(Extracted page text data)
○ ○ ○ ○ ○ ○ ○

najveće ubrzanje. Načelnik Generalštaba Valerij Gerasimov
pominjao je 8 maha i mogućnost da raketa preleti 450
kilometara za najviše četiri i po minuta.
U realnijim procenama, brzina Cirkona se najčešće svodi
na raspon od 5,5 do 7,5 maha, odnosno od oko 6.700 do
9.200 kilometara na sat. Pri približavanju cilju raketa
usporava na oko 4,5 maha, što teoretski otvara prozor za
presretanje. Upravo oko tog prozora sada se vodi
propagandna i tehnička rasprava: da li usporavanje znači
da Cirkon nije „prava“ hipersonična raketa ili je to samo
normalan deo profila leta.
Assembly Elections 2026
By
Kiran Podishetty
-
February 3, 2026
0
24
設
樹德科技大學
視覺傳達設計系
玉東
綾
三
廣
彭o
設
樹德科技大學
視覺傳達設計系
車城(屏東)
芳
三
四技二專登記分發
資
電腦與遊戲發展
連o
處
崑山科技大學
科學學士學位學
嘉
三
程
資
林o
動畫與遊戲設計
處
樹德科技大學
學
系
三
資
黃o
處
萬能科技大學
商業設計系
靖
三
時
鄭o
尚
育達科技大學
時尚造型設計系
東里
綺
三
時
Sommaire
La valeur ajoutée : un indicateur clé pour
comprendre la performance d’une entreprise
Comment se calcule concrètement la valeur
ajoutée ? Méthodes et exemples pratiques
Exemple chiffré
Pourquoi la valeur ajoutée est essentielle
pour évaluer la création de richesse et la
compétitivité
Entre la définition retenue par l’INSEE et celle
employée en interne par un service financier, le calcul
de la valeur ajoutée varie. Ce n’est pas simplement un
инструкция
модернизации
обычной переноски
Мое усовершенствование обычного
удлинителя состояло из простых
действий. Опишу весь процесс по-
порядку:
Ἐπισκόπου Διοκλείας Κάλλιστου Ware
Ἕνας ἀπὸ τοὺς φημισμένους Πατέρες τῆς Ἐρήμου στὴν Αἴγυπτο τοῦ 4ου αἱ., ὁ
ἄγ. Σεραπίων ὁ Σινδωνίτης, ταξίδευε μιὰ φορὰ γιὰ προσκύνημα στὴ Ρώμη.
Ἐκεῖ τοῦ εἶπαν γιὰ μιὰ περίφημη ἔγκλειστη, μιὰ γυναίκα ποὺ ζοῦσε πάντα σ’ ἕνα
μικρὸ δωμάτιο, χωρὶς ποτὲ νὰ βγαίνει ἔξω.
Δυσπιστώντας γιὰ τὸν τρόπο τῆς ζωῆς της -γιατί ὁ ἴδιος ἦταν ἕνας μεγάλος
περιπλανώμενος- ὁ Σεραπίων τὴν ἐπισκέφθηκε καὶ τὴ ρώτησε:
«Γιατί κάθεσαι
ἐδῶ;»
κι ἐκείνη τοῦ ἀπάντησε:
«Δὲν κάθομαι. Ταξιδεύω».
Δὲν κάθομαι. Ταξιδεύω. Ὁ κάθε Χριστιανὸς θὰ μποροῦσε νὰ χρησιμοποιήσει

○ ○ ○ ○ ○ ○ ○

**YOUR ASSIGNMENT**
Lines that hold the word "raketa" are the ones to copy from the entries above.

**ANSWER AREA**
pominjao je 8 maha i mogućnost da raketa preleti 450
9.200 kilometara na sat. Pri približavanju cilju raketa
da Cirkon nije „prava“ hipersonična raketa ili je to samo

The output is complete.